EE3901/EE5901 Sensor TechnologiesWeek 3 Tutorial

College of Science and Engineering, James Cook University
Last updated: 21 March 2023

Question 1

In lectures we considered a Kalman filter for one dimensional movement. There were two state space variables: position and velocity. In this question we will extend this model to two dimensional movement.

Let position be represented by variables $x$ and $y$, and let velocity be $\dot{x}$ and $\dot{y}$ (where the dot means a time derivative has been applied).

Assume that the underlying physics is a “constant velocity” model of the form:

\begin{align} \frac{dx}{dt} & =\dot{x}\\ \frac{dy}{dt} & =\dot{y}\\ \frac{d\dot{x}}{dt} & =0\\ \frac{d\dot{y}}{dt} & =0 \end{align}

The differential equations (1.1)-(1.4) can be converted to discrete time steps using the rule

$$$f_{k|k-1}=f_{k-1}+\left(\frac{df}{dt}\right)_{k-1}\Delta t,$$$

where $f$ is any state variable.

Write down the state vector for this problem, and then derive the state update matrix $F$ in the Kalman filter prediction step

$$$\hat{\boldsymbol{x}}_{k|k-1} = F\hat{\boldsymbol{x}}_{k-1}.$$$

Question 2

This is a discussion question for the tutorial class.

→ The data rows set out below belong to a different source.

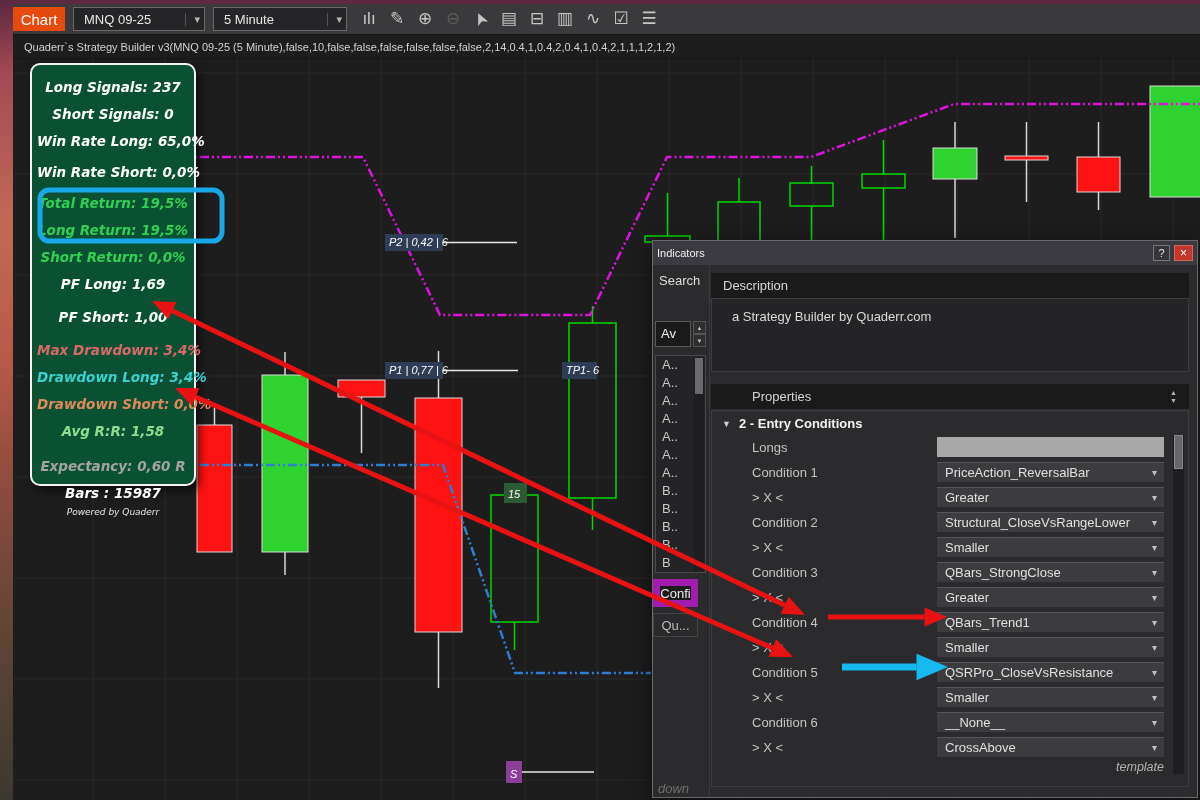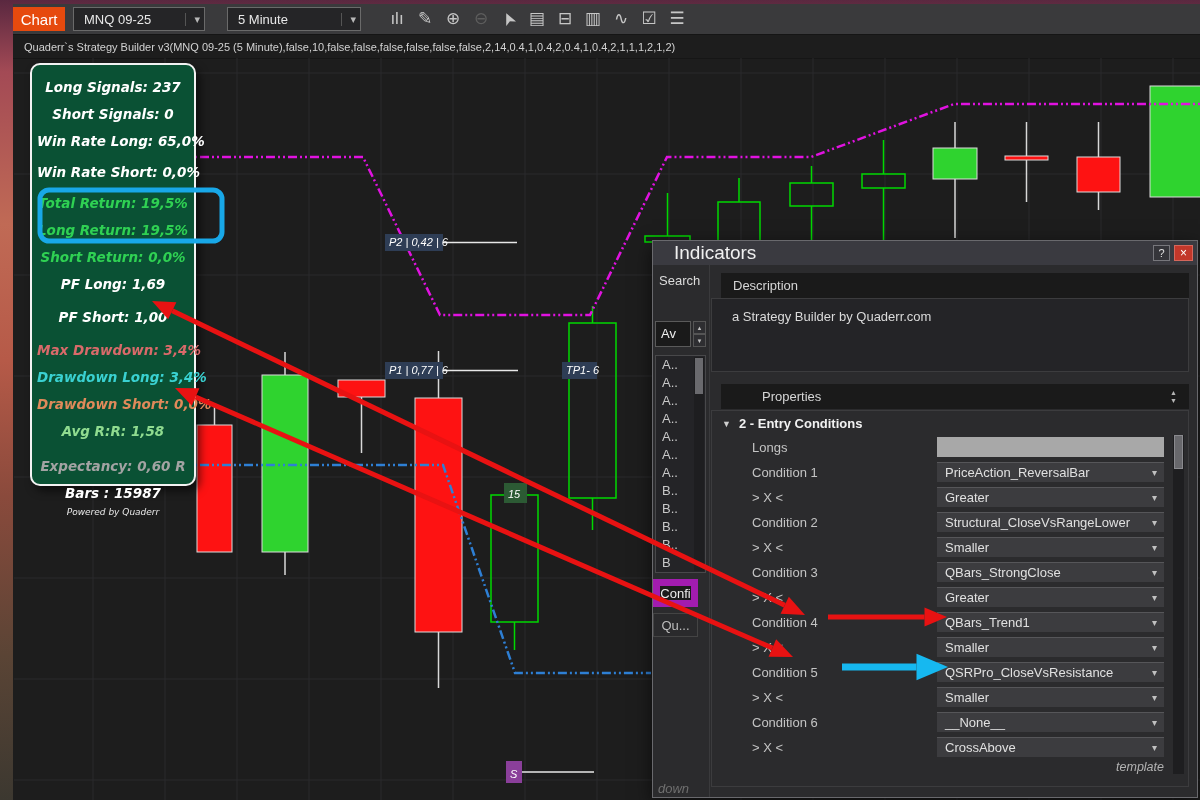--- a/index.html
+++ b/index.html
@@ -11,7 +11,7 @@
   .chart-tab{width:52px;height:24px;margin:0 8px 0 0;background:#e64a0e;color:#ffffff;font-size:15px;
     display:flex;align-items:center;justify-content:center;}
   .combo{height:22px;background:#252527;border:1px solid #6a6a6a;color:#e8e8e8;font-size:13px;
-    display:flex;align-items:center;padding:0 4px 0 10px;margin-right:22px;}
+    display:flex;align-items:center;padding:0 4px 0 10px;margin-right:8px;}
   .combo .combo-label{flex:1;}
   .combo .combo-arrow{color:#b8b8b8;font-size:11px;padding-left:8px;border-left:1px solid #555;margin-left:6px;}
   .combo.instrument{width:116px;}

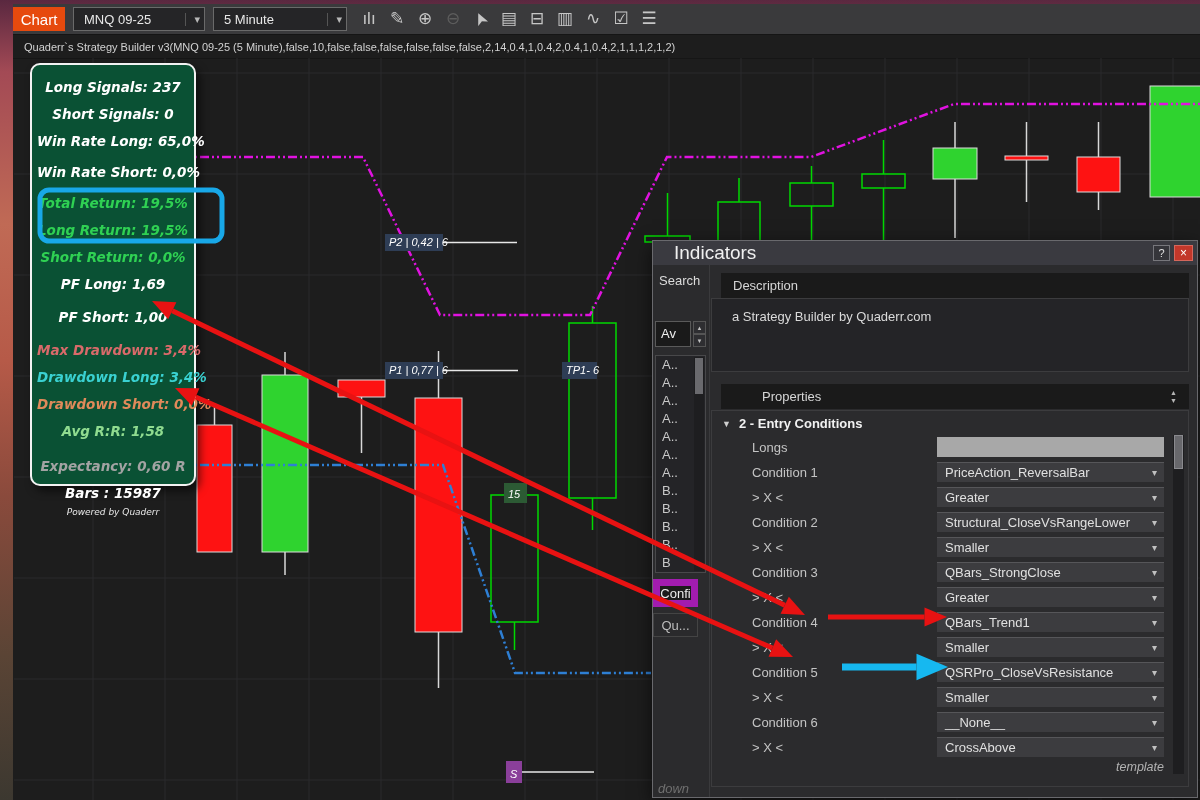--- a/index.html
+++ b/index.html
@@ -42,7 +42,7 @@
     background:#2b2b2d;border:1px solid #69696d;box-sizing:border-box;box-shadow:0 6px 18px rgba(0,0,0,.6);
     color:#d8d8d8;font-size:13px;}
   .dlg-titlebar{position:absolute;left:0;top:0;right:0;height:24px;background:#3a3a40;display:flex;align-items:center;}
-  .dlg-title{padding-left:21px;font-size:19px;color:#f0f0f0;flex:1;}
+  .dlg-title{padding-left:4px;font-size:11px;color:#f0f0f0;flex:1;}
   .dlg-btn{width:17px;height:16px;margin-right:4px;display:flex;align-items:center;justify-content:center;
     font-size:11px;border:1px solid #77777c;background:#35353a;color:#e0e0e0;box-sizing:border-box;}
   .dlg-btn.close{background:#c2372a;border-color:#d4675c;color:#fff;font-size:12px;width:19px;}

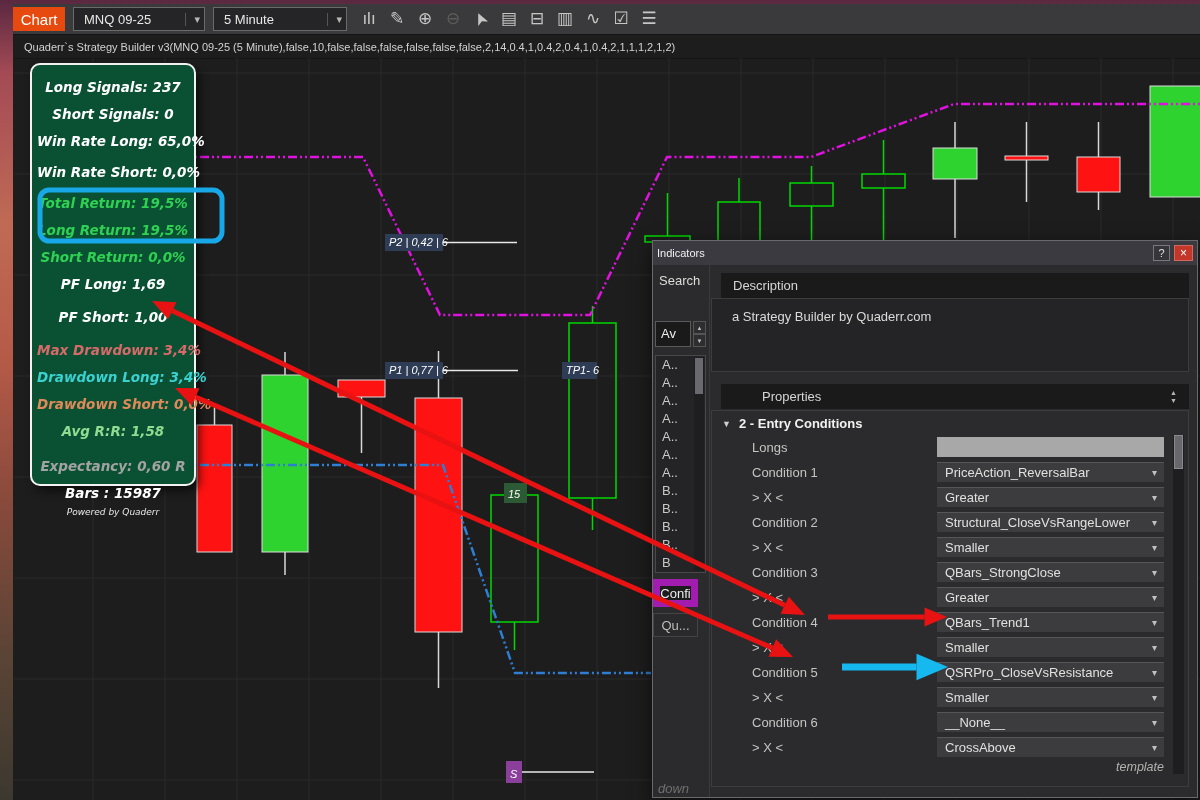--- a/index.html
+++ b/index.html
@@ -64,7 +64,7 @@
     box-sizing:border-box;color:#bdbdbd;display:flex;align-items:center;justify-content:center;}
   .down-label{position:absolute;left:5px;top:516px;color:#6f6f6f;font-style:italic;}
   .dlg-right{position:absolute;left:56px;top:24px;right:0;bottom:0;}
-  .sect-header{position:absolute;left:12px;right:8px;height:25px;background:#1a1a1a;display:flex;align-items:center;
+  .sect-header{position:absolute;left:2px;right:8px;height:25px;background:#1a1a1a;display:flex;align-items:center;
     color:#d6d6d6;padding-left:12px;box-sizing:border-box;}
   .desc-header{top:8px;}
   .desc-box{position:absolute;left:2px;right:8px;top:33px;height:74px;background:#242427;border:1px solid #3c3c3e;

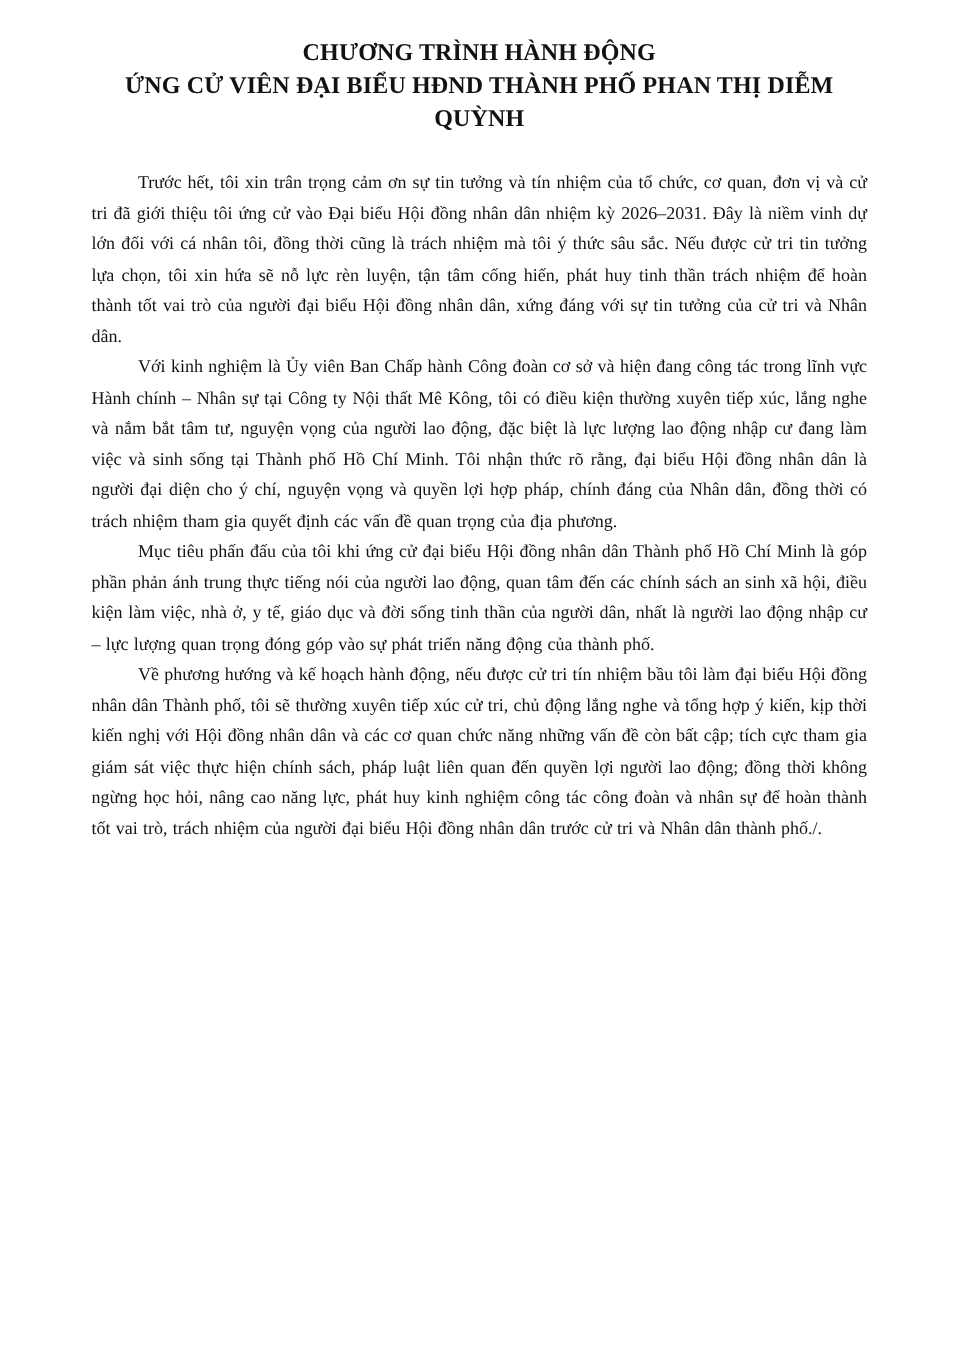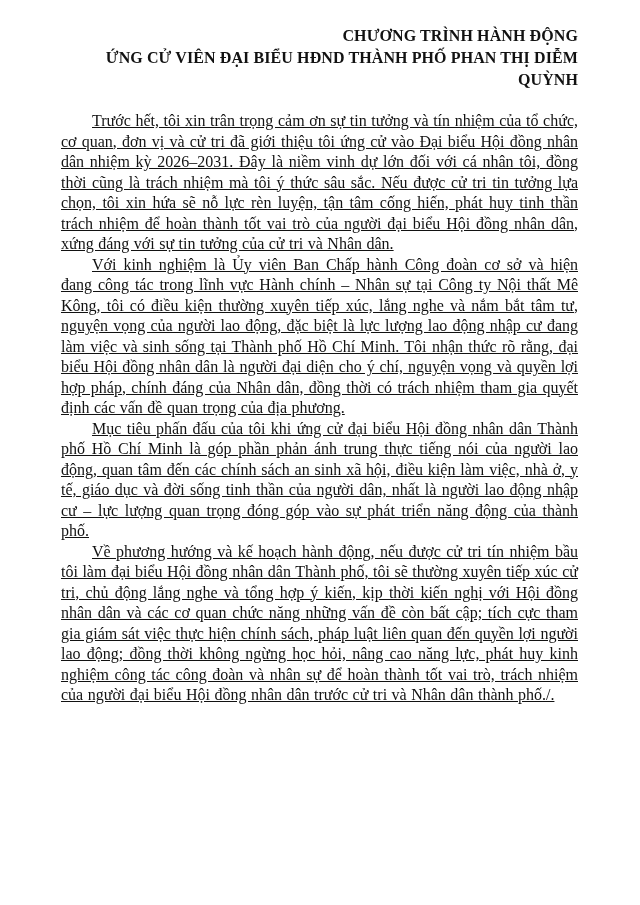--- a/index.html
+++ b/index.html
@@ -23,7 +23,7 @@
     font-size: 16px;
     line-height: 22px;
     font-weight: bold;
-    text-align: right;
+    text-align: center;
     letter-spacing: 0.1px;
     color: #121212;
   }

In Question 1, you used position and velocity in the state vector. Why only these two? Why not include acceleration as well? In general, how do you decide which variables belong in the state vector?

• Consider that a system of point masses is governed by an equation of the form $\sum F = ma$ or more explicitly $\sum F = m\ddot{x}$.
• Is $\ddot{x}$ an independent variable?
• What does it really mean when someone says that a system is governed by a “first order differential equation” or a “second order differential equation”? In particular, how many initial conditions are required? How many unique variables are there?

Question 3

Consider the resistor-capacitor circuit of Figure Q3.

Suppose that the capacitor is charged to some initial voltage before it is connected to this circuit. The current flowing in this loop is given by the differential equation

$$$i=-RC\frac{di}{dt}.$$$

You are designing a Kalman filter to estimate the current $i(t)$. There is a single variable, i.e. the state “vector” collapses to a single number in this case. Similarly, the covariance “matrix” reduces to a scalar variance.

(a) Write the equation for the predicted state $\hat{i}_{k|k-1}$.

Hint: Start with the differential equation above, then write the prediction step (as per question 1).

(b) Suppose that the circuit resistance is not known exactly but is instead subject to some measurement variance $\sigma_{R}^{2}$. Using your result from part (a) and the law of propagating variance (week 2), estimate the variance in $\hat{i}_{k|k-1}$ due to $\sigma_{R}^{2}$.

(c) Using your results from part (a) and (b), write the equation for the prediction step of the state variance, i.e. the equation for $P_{k|k-1}$.

(d) Suppose that you are not able to measure the current directly, but instead, you can measure the voltage across the resistor. Write the measurement “matrix” (in this case a scalar) in the form

$$$V_{predicted}=H_{k}\hat{i}_{k|k-1}$$$

where $V_{predicted}$ is the predicted measurement (i.e. the voltage) and $H_{k}$ is the measurement “matrix” (in this case a scalar).

(e) Let $V$ be the measured voltage with associated variance $\sigma_{V}^{2}$. Write equations for the measurement residual $y_{k}$ and variance $S_{k}$.

(f) Write the equations for the Kalman gain, updated state, and updated covariance.

Question 4 — software exercise

Validate the performance of the filter from Question 3 by implementing it on a computer.

Here is Matlab starter code that generates noisy measurement data and plots the results. (You are also welcome to use a different programming language if you prefer.)

A properly designed Kalman filter has an impressive ability to handle measurement noise and produce an accurate estimate. In Figure Q4 , the noisy measurements (red) are used to obtain the filtered state (yellow). Your task is to reproduce this figure using your equations from Question 3.

The software simulation is a great way to build intuition about the behaviour of the filter in the presence of different kinds of issues. Using your software, evaluate how the filter performs when:

(a) The initial state is wrong, i.e. $\hat{i}_{0}$ does not match the true initial current.

(b) The process variance is very large, i.e. add a constant term to $P_{k|k-1}$ so it’s much larger than its true value.

(c) The initial state is wrong and measurement variance is very large, i.e. add a constant term to $S_{k}$ so it’s much larger than its true value.

(d) The measurement process is extremely inaccurate, e.g. try $\sigma_{R}=50$ Ω and $\sigma_{V}=5$ V, but give the filter an accurate initial condition and the true process and measurement variances.

(e) The measurement process is extremely inaccurate and the initial condition is wrong.